To be very candid, I am not a massive fan of the end of the year. I generally feel it adds non-negligible amounts of extra pressure and stress when in fact, January is just the month after December.
The end of the month, quarter, and year are all arbitrary checkpoints, almost irrelevant to making real change.
Real work happens at scales, simultaneously shorter and longer.
Improvement and iteration are daily and weekly disciplines. Improving a little bit every day and shipping an improvement every week or two allow for tight feedback loops, maximize learning and help spin the flywheel faster and faster.
On the other hand, it takes decades to change the world.
“I am in a marathon, not a sprint,” says the Automattic Creed, which has guided my professional life for the past 12 years.
🗺️ Three places to visit today
Morgan Housel shares a few of the Ideas That Changed [His] Life, and the one that resonates stronger with me is the last on his list: “Your personal experiences make up maybe 0.00000001% of what’s happened in the world but maybe 80% of how you think the world works.”
I found it quite interesting to read The BBC’s 15 Web Principles - 15 years later. What’s intriguing is how most of these principles still ring as valid in 2022 and are also consistently ignored by most of the web.
I mentioned ChatGPT and other tools based on large language models a few times, to the point that I am tempted to add “Machine Learning” in the description of Morfternight. One of the upcoming challenges will be figuring out How to spot AI-generated text, at least while these tools are still highly unreliable and experimental.

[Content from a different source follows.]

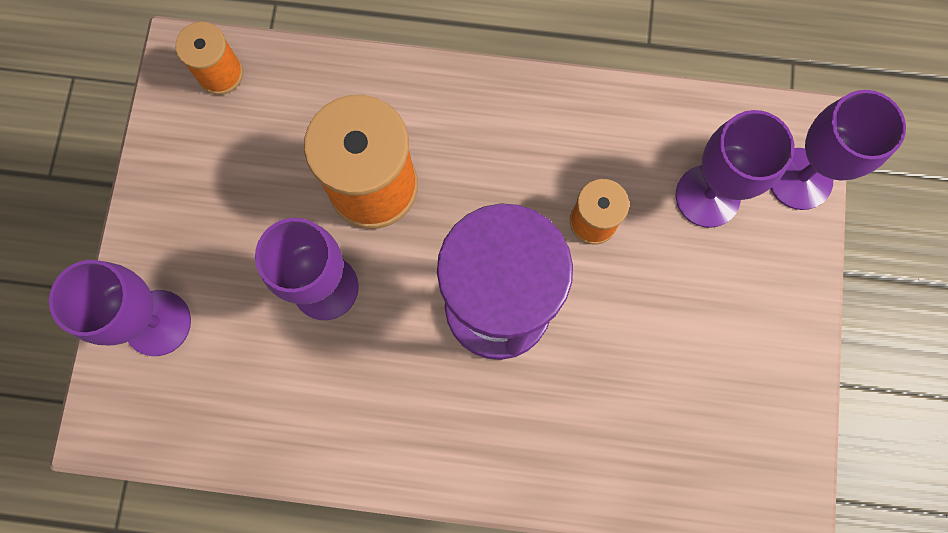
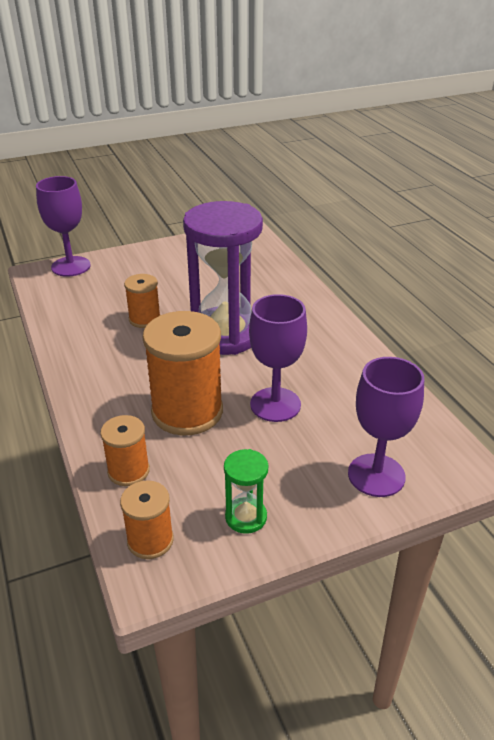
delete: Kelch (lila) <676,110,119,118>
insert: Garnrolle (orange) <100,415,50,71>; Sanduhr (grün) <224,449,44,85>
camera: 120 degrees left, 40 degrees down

✈️ 2022 was the year we traveled again
Since March, it has become possible to fly again more easily after a two-year hiatus. I had the great privilege to meet many of my colleagues this year, from Costa Rica to Mexico, Sweden to Portugal, and London to the USA, where I traveled to San Francisco, Las Vegas, Austin, Denver, and New York City.
A back-of-envelope calculation tells me I met about 350 colleagues at meetups and a similarly large number of people at conferences.
Each of these encounters gave me joy and made me grow and progress.